Wrap training commands in a scheduler (cron, Airflow, GitHub Actions) using the same flags you run locally:

python main.py --config config.yaml --subset-size 75000 --skip-evaluation
python main.py --skip-training --evaluate

Export PYTHONPATH=$(pwd) before invoking scheduled tasks to ensure src/ modules resolve correctly.
Archive the generated run directory under models/run-*/ alongside the HTML evaluation report for traceability.

Promoting Models¶

Successful runs copy metrics and artifacts into models/best_model/ unless you disable promotion.
Use --force-update-best in automation only when you have upstream regression guards.
Record the promoted commit hash, config, and metrics in your release notes (consider storing in logs/promotion_history.json).

Serving the API¶

Run the packaged server directly:

python api_server.py --port 8000

or with Uvicorn for live reload in development:

uvicorn api.main:app --host 0.0.0.0 --port 8000 --reload

Containerise the service by copying requirements.txt, api/, src/, config.yaml, and models/best_model/. Expose port 8000 and mount logs/ for rotating access logs.

Monitoring & Logging¶

Access CLI and trainer logs under logs/; rotate or export them to your observability stack.
API responses include confidence scores—aggregate them to monitor prediction drift.

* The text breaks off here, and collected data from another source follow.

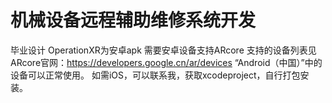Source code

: # 机械设备远程辅助维修系统开发
毕业设计
OperationXR为安卓apk
需要安卓设备支持ARcore
支持的设备列表见ARcore官网：https://developers.google.cn/ar/devices
“Android（中国）”中的设备可以正常使用。
如需iOS，可以联系我，获取xcodeproject，自行打包安装。
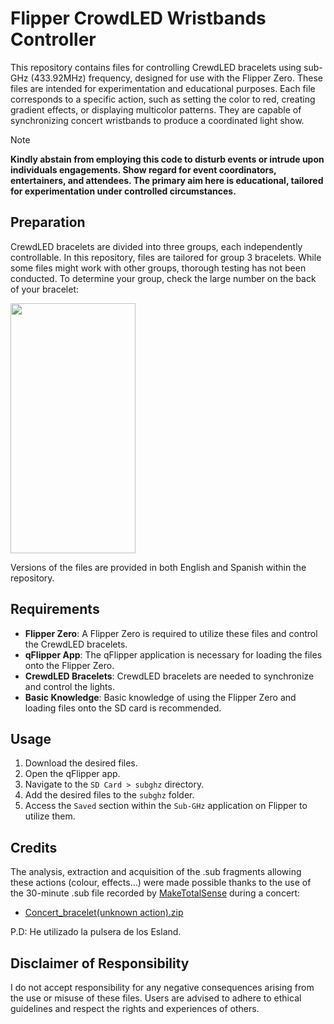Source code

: # Flipper CrowdLED Wristbands Controller
This repository contains files for controlling CrewdLED bracelets using sub-GHz (433.92MHz) frequency, designed for use with the Flipper Zero. These files are intended for experimentation and educational purposes. Each file corresponds to a specific action, such as setting the color to red, creating gradient effects, or displaying multicolor patterns. They are capable of synchronizing concert wristbands to produce a coordinated light show.

> [!NOTE]
> **Kindly abstain from employing this code to disturb events or intrude upon individuals engagements. Show regard for event coordinators, entertainers, and attendees. The primary aim here is educational, tailored for experimentation under controlled circumstances.**

## Preparation
CrewdLED bracelets are divided into three groups, each independently controllable. In this repository, files are tailored for group 3 bracelets. While some files might work with other groups, thorough testing has not been conducted. To determine your group, check the large number on the back of your bracelet:

<img src="https://github.com/niltefa/Flipper-CrowdLED-Bracelets/assets/91869645/0dc8a027-d999-4b75-9820-3c1dfcd60987" width="200" height="400" />

Versions of the files are provided in both English and Spanish within the repository.

## Requirements
- **Flipper Zero**: A Flipper Zero is required to utilize these files and control the CrewdLED bracelets.
- **qFlipper App**: The qFlipper application is necessary for loading the files onto the Flipper Zero.
- **CrewdLED Bracelets**: CrewdLED bracelets are needed to synchronize and control the lights.
- **Basic Knowledge**: Basic knowledge of using the Flipper Zero and loading files onto the SD card is recommended.

## Usage
1. Download the desired files.
2. Open the qFlipper app.
3. Navigate to the `SD Card > subghz` directory.
4. Add the desired files to the `subghz` folder.
5. Access the `Saved` section within the `Sub-GHz` application on Flipper to utilize them.



## Credits
The analysis, extraction and acquisition of the .sub fragments allowing these actions (colour, effects...) were made possible thanks to the use of the 30-minute .sub file recorded by [MakeTotalSense](https://github.com/MakeTotalSense) during a concert:

- [Concert_bracelet(unknown action).zip](https://github.com/MakeTotalSense/Flipper-Concert-bracelets)

P.D: He utilizado la pulsera de los Esland.
## Disclaimer of Responsibility
I do not accept responsibility for any negative consequences arising from the use or misuse of these files. Users are advised to adhere to ethical guidelines and respect the rights and experiences of others.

Low average confidence suggests retraining or adjusting the subset size.
Watch the data/review/unknown_*.csv folder for codes outside the known mapping; feed them back into the correction workflow.

Continuous Documentation¶

Rebuild and publish the MkDocs site whenever documentation changes:
```
pip install -r requirements-docs.txt
mkdocs build
```
Commit the contents of the site/ folder to a gh-pages branch or enable GitHub Pages with an Actions workflow similar to the ISCO pipeline repository.

Security Considerations¶

Treat config.yaml as non-secret but avoid embedding credentials; use environment variables for buckets or databases.
Sanitise datasets before copying models across networks; BCEA codes may fall under regulatory review.
Review dependencies via pip install -r requirements.txt --require-hashes when locking down production builds.